Industry, too, has had its share of frustrations. Shiv Krishnan, a senior director at French drug-maker Sanofi's branch in Bridgewater, New Jersey, notes that Hoechst, a German life-sciences company that Sanofi acquired, paid $70 million in the 1980s to fund research at Massachusetts General Hospital. In the end, however, the firm had little to show for it, Krishnan says. "And why?" he asks. "Because it wasn't collaborative. It was: I'll send you the cheque and you let me know when you have something."

In recent years, industry has taken a more focused and collaborative role in academic research. In its latest agreement, Pfizer says it will set up a lab in Boston that will house about 50 researchers — half of them Pfizer employees, the rest Pfizer-funded postdocs from participating academic labs. The team will work on projects selected by an oversight board comprised of academics and Pfizer executives. The company hopes to develop up to 30 projects from the three agreements, says Anthony Coyle, who is directing the programmes for Pfizer.

Pfizer's programmes are unique in the size of their financial commitments, but not in their pursuit of active collaboration: earlier this year, Sanofi announced similar agreements. Pepys, meanwhile, is working directly with GSK scientists to develop a drug against amyloidosis, a disease caused by a build-up of amyloid protein.

The various deals also aim to smooth over tensions between industry and academia. Duncan Holmes, who heads GSK's Discovery Partnerships with Academia initiative, says that the company will give research partners a year's notice if it chooses to end a collaboration and that, if it that happens, academics would be free to continue with the project. To ease worries about publication restrictions, many agreements stipulate the terms for publication ahead of time. Yet some academics wonder whether the trend towards industry collaboration will harm academic credibility. Some hospitals and universities, including Harvard University, have cracked down on industry relationships after it emerged over the past few years that researchers had received consulting and speaking fees from companies with a vested interest in their research.

Research agreements do not generally raise the same conflict-of-interest alarms as speaking fees, for example, which can be seen as marketing a product for a company, says Eric Campbell, a sociologist at Harvard Medical School in Boston. Also, many institutions vet the language in the contracts, he notes, and industry money is deposited into institutional accounts rather than given directly to investigators.

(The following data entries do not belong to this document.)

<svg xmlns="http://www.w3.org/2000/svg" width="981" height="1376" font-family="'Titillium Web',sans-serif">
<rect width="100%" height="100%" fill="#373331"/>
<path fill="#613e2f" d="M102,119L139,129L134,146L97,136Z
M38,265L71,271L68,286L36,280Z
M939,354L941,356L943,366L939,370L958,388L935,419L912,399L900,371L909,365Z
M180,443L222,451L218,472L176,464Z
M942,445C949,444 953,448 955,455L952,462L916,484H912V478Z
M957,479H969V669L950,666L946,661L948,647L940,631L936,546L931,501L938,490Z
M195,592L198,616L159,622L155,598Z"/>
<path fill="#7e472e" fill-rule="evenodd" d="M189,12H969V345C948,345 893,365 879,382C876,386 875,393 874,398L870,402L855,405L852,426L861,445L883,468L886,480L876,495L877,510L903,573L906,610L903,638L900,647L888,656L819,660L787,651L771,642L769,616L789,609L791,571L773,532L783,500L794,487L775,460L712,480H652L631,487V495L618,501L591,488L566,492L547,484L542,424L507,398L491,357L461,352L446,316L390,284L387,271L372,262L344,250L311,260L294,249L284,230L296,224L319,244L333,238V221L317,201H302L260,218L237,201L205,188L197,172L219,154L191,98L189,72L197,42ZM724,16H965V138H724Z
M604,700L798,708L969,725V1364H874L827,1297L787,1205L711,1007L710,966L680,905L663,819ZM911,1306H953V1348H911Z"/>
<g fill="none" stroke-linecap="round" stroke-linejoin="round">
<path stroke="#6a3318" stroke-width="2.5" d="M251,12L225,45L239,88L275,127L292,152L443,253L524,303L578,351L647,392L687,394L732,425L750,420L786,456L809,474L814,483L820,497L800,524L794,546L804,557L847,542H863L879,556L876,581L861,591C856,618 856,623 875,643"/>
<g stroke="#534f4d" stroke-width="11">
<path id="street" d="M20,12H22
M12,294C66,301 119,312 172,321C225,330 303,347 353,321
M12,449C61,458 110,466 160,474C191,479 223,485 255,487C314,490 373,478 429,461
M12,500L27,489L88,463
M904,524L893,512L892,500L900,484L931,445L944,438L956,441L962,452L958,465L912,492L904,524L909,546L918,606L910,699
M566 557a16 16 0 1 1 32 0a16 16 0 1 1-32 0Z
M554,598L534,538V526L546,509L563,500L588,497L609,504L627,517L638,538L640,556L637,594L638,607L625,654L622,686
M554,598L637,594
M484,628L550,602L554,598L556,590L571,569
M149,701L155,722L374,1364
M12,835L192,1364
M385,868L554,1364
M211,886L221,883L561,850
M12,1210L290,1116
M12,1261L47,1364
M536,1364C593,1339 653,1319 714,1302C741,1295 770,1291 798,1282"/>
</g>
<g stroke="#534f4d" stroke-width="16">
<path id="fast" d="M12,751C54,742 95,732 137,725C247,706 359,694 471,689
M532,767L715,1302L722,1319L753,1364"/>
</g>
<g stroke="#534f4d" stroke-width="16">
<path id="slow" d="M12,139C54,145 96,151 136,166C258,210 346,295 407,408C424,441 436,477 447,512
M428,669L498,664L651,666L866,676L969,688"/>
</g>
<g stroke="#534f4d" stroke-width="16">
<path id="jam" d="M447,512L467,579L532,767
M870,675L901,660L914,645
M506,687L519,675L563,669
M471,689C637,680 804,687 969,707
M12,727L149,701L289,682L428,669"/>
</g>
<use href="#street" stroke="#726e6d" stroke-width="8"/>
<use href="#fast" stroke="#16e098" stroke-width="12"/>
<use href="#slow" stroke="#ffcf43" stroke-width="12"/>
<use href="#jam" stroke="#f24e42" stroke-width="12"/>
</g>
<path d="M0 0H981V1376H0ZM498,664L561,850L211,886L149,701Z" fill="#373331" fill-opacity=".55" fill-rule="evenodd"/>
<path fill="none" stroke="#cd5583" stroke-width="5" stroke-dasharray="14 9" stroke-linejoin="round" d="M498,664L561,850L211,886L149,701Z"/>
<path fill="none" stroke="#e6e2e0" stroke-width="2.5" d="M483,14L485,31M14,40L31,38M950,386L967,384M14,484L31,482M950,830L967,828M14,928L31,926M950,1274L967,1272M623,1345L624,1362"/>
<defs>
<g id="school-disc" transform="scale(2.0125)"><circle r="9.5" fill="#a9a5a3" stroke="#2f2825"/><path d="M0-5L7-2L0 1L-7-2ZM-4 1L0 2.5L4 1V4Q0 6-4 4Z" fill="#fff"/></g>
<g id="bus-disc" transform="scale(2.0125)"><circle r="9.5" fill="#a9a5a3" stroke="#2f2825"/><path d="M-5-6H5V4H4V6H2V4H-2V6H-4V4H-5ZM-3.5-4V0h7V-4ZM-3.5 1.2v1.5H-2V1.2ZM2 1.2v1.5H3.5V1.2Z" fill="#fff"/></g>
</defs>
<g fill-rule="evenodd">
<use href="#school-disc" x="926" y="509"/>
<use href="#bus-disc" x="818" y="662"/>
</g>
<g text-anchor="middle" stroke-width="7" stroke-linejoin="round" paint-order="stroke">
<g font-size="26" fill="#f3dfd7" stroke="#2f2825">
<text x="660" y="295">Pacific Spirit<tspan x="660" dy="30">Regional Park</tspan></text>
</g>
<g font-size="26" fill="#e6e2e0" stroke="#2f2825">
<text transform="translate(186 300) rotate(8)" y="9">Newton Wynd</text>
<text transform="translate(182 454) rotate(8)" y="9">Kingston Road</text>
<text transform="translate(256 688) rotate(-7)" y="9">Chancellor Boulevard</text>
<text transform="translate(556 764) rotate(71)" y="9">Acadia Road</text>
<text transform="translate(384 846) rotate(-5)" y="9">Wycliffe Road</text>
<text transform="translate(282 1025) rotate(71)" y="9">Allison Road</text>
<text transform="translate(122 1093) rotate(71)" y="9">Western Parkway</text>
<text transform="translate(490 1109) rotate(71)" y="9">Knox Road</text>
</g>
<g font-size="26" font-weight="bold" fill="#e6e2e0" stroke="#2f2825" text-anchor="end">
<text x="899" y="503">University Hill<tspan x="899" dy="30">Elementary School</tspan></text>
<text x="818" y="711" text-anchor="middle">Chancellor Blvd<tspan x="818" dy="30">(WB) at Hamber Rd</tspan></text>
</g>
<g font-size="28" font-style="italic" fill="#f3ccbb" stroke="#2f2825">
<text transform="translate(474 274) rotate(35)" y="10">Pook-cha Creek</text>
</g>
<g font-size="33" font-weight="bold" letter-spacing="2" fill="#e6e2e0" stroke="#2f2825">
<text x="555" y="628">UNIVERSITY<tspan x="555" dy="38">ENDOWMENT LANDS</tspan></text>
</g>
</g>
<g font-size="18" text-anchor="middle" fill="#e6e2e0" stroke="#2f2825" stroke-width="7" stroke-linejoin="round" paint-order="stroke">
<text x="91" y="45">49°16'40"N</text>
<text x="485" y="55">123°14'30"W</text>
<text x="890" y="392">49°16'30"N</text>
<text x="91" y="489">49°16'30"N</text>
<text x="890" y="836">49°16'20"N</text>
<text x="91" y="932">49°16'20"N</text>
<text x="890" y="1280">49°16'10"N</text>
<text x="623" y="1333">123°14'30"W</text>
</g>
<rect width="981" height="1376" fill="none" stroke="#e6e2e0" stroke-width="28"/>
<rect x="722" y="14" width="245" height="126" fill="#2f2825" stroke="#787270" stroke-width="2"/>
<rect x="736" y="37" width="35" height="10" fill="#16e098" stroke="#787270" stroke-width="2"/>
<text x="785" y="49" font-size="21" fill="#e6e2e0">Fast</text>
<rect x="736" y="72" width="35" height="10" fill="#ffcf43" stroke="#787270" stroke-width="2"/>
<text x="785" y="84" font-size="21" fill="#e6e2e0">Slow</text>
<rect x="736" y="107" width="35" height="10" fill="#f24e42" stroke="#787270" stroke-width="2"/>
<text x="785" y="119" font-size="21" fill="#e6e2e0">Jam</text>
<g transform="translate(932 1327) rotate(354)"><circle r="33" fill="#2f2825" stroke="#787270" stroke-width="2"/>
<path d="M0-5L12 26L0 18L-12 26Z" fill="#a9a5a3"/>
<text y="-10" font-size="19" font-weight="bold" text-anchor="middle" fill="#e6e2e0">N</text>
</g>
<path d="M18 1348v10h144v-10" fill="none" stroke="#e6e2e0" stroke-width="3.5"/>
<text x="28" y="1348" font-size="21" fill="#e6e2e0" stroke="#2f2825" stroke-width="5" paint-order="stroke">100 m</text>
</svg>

But Campbell also notes that industry collaborations can restrict or delay publication and lead to a publication bias in favour of a company's product. "You should not in any way accept the notion that these giant institutional agreements are without tremendous danger," he says.

Furthermore, academia's growing appetite for industry funds could tip the balance of power at the negotiating table. "The pressures on a university president are intense," says Howard Brody, a bioethicist at the University of Texas Medical Branch in Galveston. He advocates the creation of an external organization to oversee large-scale collaborations with the drug industry. "We have to remember that institutions have conflicts of interest, just like individuals do," he cautions.

Kaitin, however, says that industry is just as desperate to collaborate, if not more so. "Earnings at these companies are falling through the floor and investors are losing confidence," he says.